UBS's capital position
Since 2011, capital strength has been the foundation of our strategy. In the meantime we have almost halved our risk-weighted assets and significantly reduced the size of our balance sheet. UBS remains the best-capitalized large global bank, with a fully applied Swiss SRB Basel III CET1 capital ratio of 14.3% as of 30 September 2015, above our target of at least 13%, and operates a strong, successful and highly capital generative business. In addition, we have heavily invested in and implemented significant steps to improve the resolvability of the Group by changing our legal structure, business model and risk profile.

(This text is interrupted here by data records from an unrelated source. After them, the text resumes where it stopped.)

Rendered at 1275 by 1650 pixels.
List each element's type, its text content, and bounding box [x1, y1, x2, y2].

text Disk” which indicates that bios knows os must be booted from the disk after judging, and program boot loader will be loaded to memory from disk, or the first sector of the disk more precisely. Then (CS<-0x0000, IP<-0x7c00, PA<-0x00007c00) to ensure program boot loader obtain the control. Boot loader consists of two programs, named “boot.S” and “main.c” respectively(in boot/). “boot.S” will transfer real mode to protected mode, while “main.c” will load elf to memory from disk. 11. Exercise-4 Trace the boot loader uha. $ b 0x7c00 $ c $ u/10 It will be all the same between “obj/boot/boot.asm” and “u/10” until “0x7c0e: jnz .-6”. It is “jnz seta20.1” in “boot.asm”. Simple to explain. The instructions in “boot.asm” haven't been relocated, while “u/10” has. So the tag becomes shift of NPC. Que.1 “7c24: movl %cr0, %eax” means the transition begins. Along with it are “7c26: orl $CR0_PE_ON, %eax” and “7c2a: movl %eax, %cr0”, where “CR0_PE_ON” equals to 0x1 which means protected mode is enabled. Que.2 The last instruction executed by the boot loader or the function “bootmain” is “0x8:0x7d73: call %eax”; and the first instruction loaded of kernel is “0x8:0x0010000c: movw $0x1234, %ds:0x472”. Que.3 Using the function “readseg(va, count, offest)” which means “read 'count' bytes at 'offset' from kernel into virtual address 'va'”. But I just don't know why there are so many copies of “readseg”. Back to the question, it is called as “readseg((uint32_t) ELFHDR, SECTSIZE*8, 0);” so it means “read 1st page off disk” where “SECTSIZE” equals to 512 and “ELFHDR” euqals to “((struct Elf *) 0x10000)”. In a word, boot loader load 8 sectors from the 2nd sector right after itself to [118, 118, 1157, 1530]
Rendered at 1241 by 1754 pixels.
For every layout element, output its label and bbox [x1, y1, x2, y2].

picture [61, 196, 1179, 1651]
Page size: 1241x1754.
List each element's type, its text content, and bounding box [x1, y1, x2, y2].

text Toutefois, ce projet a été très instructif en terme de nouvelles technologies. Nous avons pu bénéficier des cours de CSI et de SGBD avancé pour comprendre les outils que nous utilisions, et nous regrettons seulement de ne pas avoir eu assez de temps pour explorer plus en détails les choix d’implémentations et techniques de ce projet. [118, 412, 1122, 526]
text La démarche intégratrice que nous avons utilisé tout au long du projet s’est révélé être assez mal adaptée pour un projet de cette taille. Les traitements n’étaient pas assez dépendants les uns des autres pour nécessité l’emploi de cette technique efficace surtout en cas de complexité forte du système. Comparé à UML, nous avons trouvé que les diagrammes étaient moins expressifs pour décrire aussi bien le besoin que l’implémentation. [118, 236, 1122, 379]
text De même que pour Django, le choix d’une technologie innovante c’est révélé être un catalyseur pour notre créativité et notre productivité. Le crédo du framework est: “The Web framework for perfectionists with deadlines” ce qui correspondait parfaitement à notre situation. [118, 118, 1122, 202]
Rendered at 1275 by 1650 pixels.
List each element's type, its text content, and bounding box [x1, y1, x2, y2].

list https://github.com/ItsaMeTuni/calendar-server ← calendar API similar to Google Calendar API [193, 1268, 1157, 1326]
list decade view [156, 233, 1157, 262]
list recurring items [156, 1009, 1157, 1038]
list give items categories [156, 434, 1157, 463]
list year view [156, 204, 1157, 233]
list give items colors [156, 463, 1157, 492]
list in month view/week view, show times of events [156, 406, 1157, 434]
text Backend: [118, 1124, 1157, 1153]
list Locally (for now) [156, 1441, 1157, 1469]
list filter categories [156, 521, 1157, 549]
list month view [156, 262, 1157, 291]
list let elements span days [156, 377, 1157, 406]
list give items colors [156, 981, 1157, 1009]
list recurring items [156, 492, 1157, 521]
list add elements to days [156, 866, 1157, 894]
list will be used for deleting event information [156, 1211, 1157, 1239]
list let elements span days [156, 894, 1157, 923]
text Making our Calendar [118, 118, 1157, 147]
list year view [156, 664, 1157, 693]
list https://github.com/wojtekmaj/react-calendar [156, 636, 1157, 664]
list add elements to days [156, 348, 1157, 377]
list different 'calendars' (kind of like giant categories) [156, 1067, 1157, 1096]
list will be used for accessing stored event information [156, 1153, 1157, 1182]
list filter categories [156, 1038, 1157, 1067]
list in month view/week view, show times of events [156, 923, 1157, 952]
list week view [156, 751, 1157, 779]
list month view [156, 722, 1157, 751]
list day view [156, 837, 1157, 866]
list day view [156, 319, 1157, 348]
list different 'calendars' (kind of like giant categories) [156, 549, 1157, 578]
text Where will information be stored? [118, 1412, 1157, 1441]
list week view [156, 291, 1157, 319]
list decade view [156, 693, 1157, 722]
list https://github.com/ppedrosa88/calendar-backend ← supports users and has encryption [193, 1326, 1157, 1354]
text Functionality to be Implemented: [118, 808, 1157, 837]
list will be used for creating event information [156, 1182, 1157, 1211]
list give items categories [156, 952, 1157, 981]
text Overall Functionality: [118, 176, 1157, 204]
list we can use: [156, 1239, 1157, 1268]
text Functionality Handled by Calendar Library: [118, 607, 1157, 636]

On 21 October 2015, the Swiss Federal Council proposed stricter capital rules for global systemically important banks, making the Swiss regime by far the most demanding in the world on a relative basis. The Swiss government's proposal sets out a targeted leverage ratio of 5% to qualify as well capitalized including at least 3.5% CET1 and up to 1.5% high-trigger AT1 capital. UBS intends to meet the newly proposed CET1 leverage ratio requirement of 3.5% by retaining sufficient earnings, while maintaining its commitment to a capital return payout ratio of at least 50% of net profit, subject to maintaining a fully applied Basel III CET1 ratio of at least 13% and 10% post-stress. UBS plans to continue its issuance of AT1 instruments and TLAC-eligible senior debt to meet the new requirement without the need to increase the Group's overall funding level. We will become compliant with the newly proposed rules at inception and intend to use the four-year phase-in period to fully implement the new requirements. To mitigate the additional substantial costs associated with the requirements to hold higher levels of equity and TLAC-eligible debt, we will continue to seek opportunities to reduce costs, to optimize our balance sheet and to reflect the increased cost of capital in our pricing of products and services.